Exercise objective: How many lines in the items below contain the word "καρδιακές"? Reply with the number alone.

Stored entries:
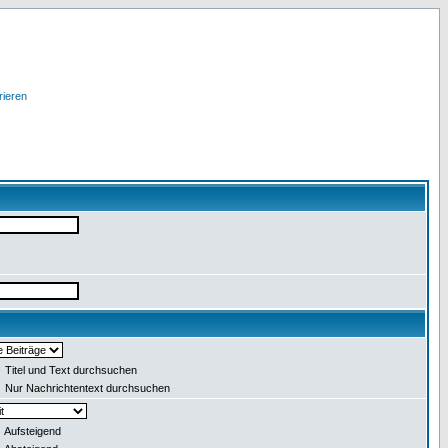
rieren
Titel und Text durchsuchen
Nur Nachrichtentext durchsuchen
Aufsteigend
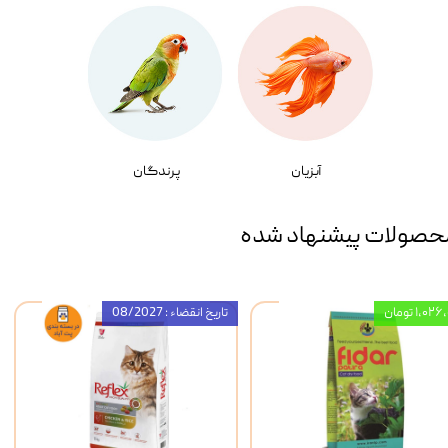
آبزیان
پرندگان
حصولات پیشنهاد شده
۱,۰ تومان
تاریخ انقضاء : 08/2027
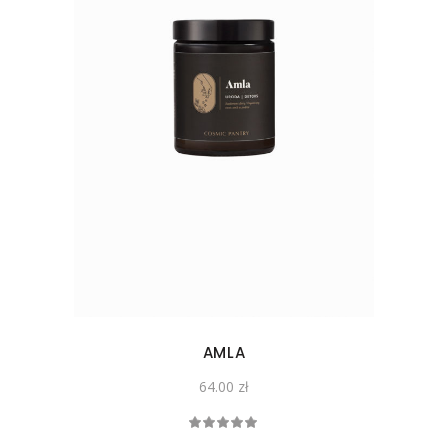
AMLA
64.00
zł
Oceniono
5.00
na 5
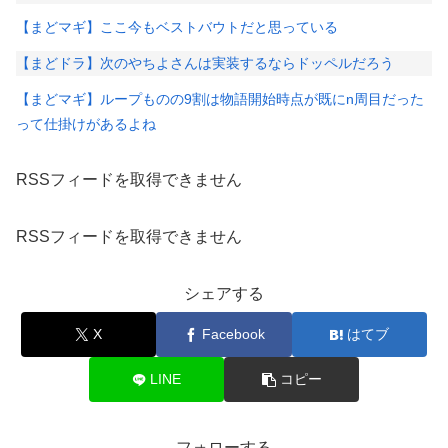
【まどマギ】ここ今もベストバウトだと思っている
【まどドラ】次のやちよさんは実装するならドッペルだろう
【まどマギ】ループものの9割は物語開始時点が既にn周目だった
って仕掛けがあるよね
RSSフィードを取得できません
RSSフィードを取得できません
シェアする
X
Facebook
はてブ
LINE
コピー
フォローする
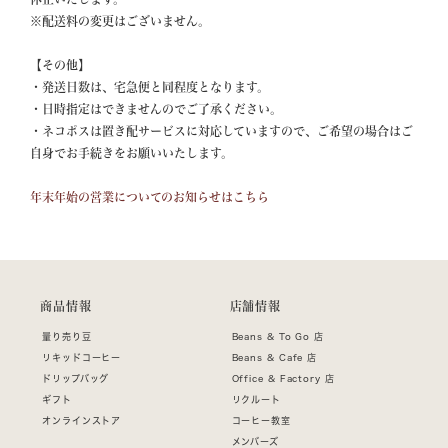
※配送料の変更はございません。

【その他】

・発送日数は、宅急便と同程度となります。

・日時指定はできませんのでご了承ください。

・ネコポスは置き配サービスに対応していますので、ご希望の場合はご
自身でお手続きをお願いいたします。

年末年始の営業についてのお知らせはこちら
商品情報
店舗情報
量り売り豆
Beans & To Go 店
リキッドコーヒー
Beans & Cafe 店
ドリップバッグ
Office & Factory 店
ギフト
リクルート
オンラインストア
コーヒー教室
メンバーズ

--

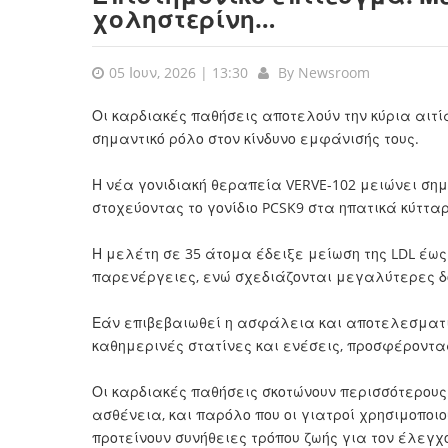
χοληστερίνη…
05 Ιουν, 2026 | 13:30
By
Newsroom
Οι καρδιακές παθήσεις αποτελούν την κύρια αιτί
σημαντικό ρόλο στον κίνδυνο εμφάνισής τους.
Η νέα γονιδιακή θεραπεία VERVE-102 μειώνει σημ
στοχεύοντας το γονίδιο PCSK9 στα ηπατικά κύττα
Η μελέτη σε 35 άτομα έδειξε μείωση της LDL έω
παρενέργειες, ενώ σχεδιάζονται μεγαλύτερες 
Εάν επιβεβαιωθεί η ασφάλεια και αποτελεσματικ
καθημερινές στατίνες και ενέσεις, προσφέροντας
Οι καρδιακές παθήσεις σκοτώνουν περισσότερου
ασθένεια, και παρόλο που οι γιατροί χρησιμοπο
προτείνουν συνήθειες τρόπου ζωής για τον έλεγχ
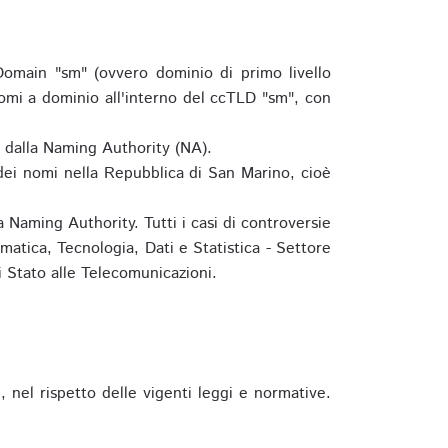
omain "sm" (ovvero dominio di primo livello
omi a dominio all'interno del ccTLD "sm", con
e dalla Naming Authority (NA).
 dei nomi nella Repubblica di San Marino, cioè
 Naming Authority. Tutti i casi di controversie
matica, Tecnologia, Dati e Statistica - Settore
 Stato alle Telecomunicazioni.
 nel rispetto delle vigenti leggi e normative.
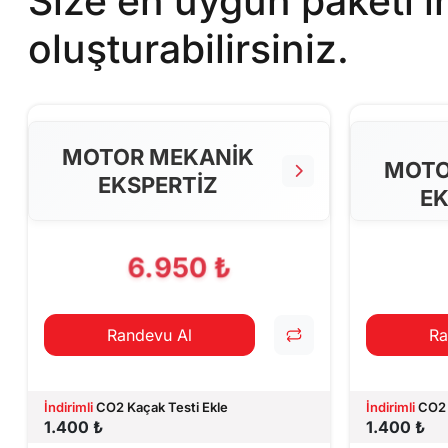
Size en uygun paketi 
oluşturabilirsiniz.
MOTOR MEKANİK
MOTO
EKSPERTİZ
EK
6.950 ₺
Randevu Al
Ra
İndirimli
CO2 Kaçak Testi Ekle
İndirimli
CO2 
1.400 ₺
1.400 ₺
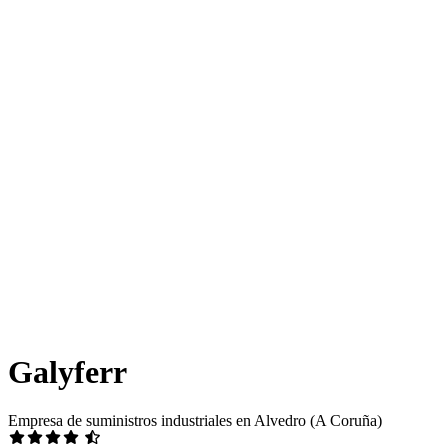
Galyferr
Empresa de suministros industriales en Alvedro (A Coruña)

Response: 2